Nicosia: The Treasury report on the state budget implementation for 2025 reveals a completion rate of 87% for revenues and 92% for actual expenditures. The figures reflect a nuanced financial landscape as the country navigates economic challenges.

According to Cyprus News Agency, the report highlights that 2025 revenues amounted to pound 10.20 billion, which is 87% of the planned state budget. This marks a decrease from the previous year's revenue of pound 10.81 billion, which achieved a 96% implementation rate. On the expenditure side, the report shows actual spending of pound 11.99 billion, representing a 92% execution of the budget, slightly improved from the 91% rate in 2024, which totaled pound 12.42 billion.

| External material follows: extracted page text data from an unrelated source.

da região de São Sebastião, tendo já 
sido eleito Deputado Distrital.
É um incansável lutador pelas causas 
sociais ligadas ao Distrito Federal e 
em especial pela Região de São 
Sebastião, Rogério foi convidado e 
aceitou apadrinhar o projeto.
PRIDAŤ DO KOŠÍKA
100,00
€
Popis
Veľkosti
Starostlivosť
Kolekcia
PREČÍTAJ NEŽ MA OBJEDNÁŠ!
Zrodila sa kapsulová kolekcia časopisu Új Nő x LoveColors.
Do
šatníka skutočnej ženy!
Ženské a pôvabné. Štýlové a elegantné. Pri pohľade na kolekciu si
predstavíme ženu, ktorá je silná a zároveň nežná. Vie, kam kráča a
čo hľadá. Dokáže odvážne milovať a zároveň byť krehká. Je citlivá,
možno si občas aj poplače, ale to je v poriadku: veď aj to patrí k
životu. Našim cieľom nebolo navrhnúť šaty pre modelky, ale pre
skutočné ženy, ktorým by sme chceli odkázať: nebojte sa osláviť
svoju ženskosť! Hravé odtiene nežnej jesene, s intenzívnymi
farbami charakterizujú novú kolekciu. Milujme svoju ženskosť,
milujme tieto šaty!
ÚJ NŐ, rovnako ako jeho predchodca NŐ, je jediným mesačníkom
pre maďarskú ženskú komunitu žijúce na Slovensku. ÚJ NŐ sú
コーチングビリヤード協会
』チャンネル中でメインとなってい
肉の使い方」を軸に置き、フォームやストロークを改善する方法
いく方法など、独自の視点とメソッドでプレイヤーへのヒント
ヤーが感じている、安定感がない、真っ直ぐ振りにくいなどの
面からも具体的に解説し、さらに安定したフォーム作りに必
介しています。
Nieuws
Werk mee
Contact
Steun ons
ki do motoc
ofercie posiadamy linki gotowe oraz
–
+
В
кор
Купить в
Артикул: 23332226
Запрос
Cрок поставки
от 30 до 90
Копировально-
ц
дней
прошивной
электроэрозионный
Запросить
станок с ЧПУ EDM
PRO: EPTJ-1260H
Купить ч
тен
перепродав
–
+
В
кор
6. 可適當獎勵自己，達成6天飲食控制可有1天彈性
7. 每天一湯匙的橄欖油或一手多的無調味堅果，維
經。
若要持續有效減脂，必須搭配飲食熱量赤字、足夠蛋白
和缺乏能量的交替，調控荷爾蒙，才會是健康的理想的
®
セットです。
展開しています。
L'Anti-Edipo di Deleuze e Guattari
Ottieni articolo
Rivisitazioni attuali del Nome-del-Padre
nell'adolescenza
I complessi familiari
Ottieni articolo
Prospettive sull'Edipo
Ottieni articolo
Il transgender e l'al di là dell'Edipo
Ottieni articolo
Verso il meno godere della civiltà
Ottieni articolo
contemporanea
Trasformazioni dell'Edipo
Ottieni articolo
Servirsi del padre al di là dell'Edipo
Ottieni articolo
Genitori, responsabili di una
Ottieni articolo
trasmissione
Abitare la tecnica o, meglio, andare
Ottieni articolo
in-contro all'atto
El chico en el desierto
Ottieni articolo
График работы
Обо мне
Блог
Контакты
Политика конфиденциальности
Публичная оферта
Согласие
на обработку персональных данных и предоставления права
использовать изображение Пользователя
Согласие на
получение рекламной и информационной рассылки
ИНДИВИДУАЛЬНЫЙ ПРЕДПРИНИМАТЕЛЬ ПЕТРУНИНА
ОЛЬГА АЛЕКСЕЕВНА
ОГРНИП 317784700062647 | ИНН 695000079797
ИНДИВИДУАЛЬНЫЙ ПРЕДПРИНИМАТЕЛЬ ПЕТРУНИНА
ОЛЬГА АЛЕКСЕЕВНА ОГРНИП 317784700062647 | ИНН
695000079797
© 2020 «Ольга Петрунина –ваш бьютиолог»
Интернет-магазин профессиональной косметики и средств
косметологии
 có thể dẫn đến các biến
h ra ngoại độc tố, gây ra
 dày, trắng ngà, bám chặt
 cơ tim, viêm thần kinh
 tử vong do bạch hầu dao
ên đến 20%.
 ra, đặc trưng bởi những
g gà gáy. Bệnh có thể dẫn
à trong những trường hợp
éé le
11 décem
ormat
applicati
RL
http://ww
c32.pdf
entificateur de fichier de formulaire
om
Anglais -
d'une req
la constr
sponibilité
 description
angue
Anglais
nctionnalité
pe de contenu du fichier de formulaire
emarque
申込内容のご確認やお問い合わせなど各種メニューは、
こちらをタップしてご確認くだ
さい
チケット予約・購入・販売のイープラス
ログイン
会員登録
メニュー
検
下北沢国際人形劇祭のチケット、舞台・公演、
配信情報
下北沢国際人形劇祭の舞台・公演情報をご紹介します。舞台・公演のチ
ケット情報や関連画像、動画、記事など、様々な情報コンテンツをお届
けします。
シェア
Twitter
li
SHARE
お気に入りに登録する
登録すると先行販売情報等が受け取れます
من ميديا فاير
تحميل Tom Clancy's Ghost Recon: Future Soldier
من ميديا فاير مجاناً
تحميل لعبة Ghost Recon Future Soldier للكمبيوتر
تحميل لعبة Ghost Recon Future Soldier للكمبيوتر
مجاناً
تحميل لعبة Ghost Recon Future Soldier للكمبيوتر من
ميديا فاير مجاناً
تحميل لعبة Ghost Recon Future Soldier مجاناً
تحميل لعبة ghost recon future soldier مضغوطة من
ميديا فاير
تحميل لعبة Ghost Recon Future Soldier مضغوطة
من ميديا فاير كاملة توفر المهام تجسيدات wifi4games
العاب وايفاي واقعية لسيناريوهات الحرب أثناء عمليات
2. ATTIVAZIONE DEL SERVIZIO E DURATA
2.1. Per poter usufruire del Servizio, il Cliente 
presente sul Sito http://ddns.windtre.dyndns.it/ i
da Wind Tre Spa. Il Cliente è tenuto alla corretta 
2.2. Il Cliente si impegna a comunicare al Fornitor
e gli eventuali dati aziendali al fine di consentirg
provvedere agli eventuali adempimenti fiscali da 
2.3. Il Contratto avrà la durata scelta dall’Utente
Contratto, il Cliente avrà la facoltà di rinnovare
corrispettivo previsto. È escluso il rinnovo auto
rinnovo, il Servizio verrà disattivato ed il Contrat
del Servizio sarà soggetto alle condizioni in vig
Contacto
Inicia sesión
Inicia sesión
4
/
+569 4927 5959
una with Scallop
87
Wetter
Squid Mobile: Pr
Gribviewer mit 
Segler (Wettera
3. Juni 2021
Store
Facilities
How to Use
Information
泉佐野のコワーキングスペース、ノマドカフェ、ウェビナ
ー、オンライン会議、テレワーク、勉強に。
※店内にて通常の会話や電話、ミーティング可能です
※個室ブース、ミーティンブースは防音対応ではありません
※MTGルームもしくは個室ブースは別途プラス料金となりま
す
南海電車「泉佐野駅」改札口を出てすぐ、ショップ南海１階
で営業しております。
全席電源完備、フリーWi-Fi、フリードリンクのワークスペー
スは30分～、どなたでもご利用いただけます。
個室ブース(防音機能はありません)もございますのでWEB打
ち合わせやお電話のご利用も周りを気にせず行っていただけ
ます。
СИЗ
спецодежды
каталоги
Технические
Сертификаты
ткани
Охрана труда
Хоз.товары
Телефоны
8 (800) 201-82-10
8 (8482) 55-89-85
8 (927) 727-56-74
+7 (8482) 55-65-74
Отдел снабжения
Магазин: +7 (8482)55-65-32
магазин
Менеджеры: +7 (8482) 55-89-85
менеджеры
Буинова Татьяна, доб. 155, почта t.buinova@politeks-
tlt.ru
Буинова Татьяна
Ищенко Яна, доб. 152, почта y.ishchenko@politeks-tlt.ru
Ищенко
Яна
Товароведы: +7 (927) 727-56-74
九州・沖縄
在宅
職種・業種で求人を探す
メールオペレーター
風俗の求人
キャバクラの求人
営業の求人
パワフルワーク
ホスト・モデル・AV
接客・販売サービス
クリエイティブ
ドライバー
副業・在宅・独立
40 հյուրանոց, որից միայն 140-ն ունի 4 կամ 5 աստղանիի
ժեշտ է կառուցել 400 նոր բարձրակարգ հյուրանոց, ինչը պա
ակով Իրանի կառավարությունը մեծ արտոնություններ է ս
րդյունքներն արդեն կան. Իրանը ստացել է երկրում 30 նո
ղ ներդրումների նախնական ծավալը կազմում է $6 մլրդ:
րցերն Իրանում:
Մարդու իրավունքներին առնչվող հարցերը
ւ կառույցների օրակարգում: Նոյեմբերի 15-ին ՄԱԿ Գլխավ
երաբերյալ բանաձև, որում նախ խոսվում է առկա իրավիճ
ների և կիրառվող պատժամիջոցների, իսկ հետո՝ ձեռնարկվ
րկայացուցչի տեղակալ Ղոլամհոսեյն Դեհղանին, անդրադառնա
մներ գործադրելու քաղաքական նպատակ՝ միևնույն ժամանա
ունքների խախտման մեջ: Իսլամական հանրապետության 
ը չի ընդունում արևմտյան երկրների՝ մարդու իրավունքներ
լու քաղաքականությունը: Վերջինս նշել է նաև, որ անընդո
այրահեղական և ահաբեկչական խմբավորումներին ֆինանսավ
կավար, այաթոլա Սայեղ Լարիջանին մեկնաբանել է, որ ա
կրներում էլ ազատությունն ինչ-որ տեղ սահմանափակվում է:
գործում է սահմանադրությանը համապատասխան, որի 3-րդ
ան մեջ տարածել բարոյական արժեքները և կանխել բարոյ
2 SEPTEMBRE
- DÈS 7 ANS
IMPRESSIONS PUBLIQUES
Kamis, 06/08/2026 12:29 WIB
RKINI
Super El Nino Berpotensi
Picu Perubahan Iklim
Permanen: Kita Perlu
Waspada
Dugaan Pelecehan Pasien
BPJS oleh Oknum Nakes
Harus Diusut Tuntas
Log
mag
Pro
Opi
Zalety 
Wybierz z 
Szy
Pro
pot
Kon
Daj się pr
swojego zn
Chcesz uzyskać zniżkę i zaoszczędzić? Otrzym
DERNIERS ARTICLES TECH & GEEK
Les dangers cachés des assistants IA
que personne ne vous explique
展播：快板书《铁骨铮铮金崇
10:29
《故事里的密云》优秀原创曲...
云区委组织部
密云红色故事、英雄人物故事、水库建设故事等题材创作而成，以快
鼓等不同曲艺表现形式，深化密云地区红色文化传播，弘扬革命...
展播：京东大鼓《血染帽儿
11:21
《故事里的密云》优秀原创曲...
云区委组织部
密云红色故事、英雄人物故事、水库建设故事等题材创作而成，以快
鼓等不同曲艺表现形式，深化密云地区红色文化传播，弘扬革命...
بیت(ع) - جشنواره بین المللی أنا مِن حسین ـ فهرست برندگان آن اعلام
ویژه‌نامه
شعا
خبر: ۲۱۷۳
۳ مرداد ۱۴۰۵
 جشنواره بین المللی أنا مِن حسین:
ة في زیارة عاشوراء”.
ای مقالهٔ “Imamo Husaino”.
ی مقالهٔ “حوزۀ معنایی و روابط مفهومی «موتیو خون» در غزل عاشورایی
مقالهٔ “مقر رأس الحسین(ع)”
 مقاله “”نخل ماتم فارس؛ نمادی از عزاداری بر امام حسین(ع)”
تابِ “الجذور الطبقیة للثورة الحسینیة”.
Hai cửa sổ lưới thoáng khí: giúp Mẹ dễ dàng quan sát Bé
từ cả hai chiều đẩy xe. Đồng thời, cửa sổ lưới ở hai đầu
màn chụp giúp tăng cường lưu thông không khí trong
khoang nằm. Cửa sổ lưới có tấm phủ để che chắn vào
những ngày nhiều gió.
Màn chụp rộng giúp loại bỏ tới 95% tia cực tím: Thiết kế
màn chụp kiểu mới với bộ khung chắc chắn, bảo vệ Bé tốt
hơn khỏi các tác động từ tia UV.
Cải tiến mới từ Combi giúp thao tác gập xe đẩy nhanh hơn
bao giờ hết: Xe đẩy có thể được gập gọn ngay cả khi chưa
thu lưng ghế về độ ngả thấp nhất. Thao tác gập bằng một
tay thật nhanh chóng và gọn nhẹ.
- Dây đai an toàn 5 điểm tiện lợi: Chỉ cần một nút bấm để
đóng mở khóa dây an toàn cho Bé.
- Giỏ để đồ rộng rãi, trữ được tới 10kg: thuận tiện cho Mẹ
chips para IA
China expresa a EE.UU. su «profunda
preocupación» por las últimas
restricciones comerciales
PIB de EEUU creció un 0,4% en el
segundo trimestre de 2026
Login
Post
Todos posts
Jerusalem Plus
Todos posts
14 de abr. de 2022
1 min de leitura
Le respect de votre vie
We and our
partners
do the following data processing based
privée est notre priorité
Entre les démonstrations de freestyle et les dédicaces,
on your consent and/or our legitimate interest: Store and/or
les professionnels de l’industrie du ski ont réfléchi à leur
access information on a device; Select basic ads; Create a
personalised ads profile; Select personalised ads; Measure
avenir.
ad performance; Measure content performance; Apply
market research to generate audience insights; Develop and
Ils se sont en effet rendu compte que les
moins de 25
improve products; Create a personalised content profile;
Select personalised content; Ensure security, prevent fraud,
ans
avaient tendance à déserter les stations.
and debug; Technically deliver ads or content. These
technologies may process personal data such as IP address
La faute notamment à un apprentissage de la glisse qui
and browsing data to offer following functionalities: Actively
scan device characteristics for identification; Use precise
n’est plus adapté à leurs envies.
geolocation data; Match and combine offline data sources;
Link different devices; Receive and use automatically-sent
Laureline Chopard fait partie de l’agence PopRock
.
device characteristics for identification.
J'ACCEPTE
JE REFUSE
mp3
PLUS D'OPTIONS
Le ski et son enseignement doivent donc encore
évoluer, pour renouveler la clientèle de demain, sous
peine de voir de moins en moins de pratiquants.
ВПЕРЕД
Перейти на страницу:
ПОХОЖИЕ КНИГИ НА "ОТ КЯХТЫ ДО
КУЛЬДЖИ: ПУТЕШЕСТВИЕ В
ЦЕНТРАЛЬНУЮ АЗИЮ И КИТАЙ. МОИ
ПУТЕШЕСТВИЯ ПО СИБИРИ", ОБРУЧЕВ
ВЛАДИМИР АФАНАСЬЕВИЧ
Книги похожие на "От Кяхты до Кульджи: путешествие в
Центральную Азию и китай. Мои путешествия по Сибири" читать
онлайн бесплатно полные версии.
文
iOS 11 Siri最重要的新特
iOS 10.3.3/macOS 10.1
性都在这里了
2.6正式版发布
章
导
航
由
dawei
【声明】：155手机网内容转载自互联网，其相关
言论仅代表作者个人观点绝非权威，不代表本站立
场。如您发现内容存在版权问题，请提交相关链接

The Treasury notes that the decline in revenues can be attributed primarily to a drop in loan proceeds by pound 1.07 billion. However, this shortfall was partially offset by an increase in direct and indirect taxes of pound 0.37 billion and pound 0.17 billion, respectively.

A closer examination of expenditures reveals a reduction mainly due to lower loan repayments, down by pound 0.84 billion. This was balanced by a rise in spending on social benefits and transfers and grants, which increased by pound 0.10 billion and pound 0.18 billion, respectively.

In terms of tax revenues, indirect taxes rose by pound 0.17 billion (4%) compared to 2024, driven by higher VAT revenues and increased returns from other indirect taxes and excise duties. Direct taxes witnessed a 6% increase, primarily due to enhanced corporate and personal income tax revenues.

The report elaborates that the decrease in loan proceeds for 2025, totaling pound 0.10 billion compared to pound 1.17 billion in 2024, is largely due to the rescheduling of a pound 1 billion loan to January 2026 instead of December 2025.

Loan and interest repayments for 2025 reached pound 2.54 billion, with significant portions allocated to external loan repayments and interest payments. The expenditure on wages, pensions, and gratuities saw a marginal decrease.

Social benefits expenditure grew by 5% to pound 2.02 billion, fueled by increased healthcare benefits and a grant to the Renewable Energy Sources Fund. Conversely, social welfare benefits experienced a slight decline.

Transfers and grants rose by 11% to pound 1.93 billion, while operating and other expenses fell by 3%. The report also covers capital expenditure implementation, which amounted to pound 469.3 million, and co-financed projects, which reached pound 336.3 million, alongside the realization of grants, contributions, and subsidies totaling pound 245.9 million.